Iraqi Oil Law Stalls Over the Summer
At last some good news from Baghdad. The Iraqi parliament has gone into summer recess without passing Iraq’s controversial and flawed oil law.
Bush must be irritated, since passage of the law was billed as a “benchmark” in its battle to get Congress not to set a timetable for US troop withdrawals.
The Guardian reports that the “real reason why the Bush administration wanted the oil law rushed through was that it feared public discussion, and was worried that the more people understood what the law entails, the greater the chances of its defeat. Key parties in the Iraqi parliament oppose it, including the main Sunni party – which this week withdrew from government – as well as the Shia Sadrists and Fadhila.”
Confirming Iraqis suspected opinions of the oil law, Oil Change International and others released a poll that shows Iraqi opposition to foreign investment by a factor of two to one.

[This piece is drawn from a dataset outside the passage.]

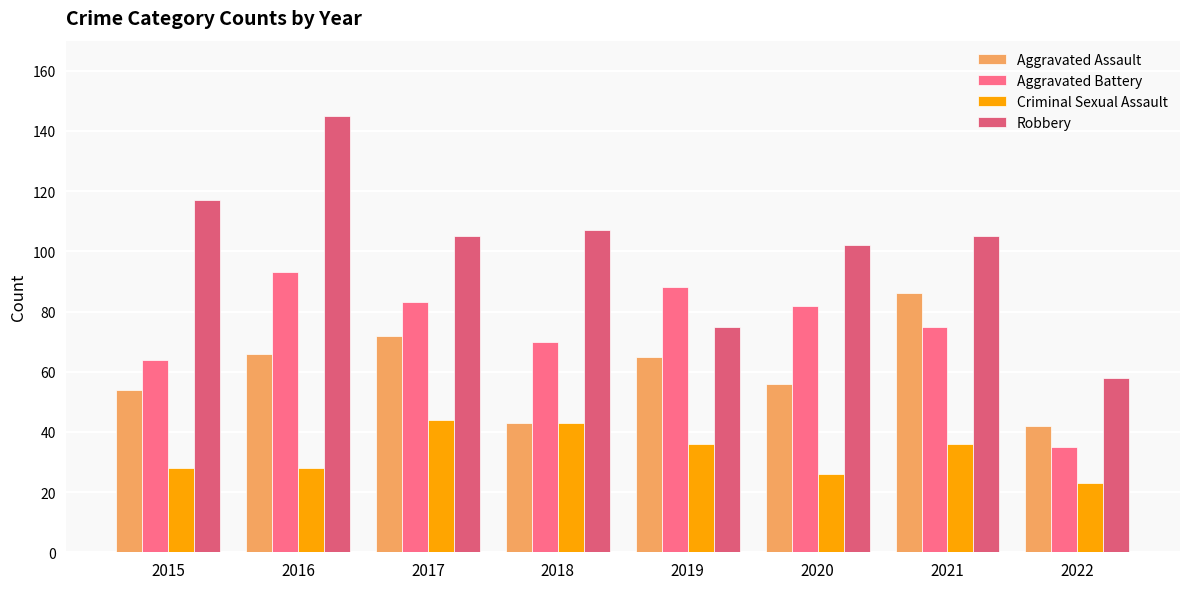

Which category has the highest value in the Aggravated Assault series?

2021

Washington has promoted the law as a “reconciliation” issue, claiming its early passage would show that Iraq’s ethnic and sectarian communities could share revenues on a fair basis. But this is a trick. Only one of the law’s 43 articles mentions revenue-sharing, and then just to say that a separate “federal revenue law” will decide its distribution. The first draft of this other law only appeared in June, and it is clearly unreasonable to expect the Iraqi parliament to pass it in less than two months.
As we have repeatedly warned the oil law would set the arrangements for foreign companies to operate in Iraq’s oil sector. The Guardian quotes Greg Muttitt, from UK -based Platform, warning that the Iraq oil and gas law could “sign away Iraq’s future”. Greg says: “The law is permissive. All of Iraq’s unexploited and as yet unknown reserves, which could amount to between 100bn and 200bn barrels, would go to foreign companies.”
No wonder Bush’s key benchmark has stalled, possibly for good. Something else for the President to worry about on his holiday.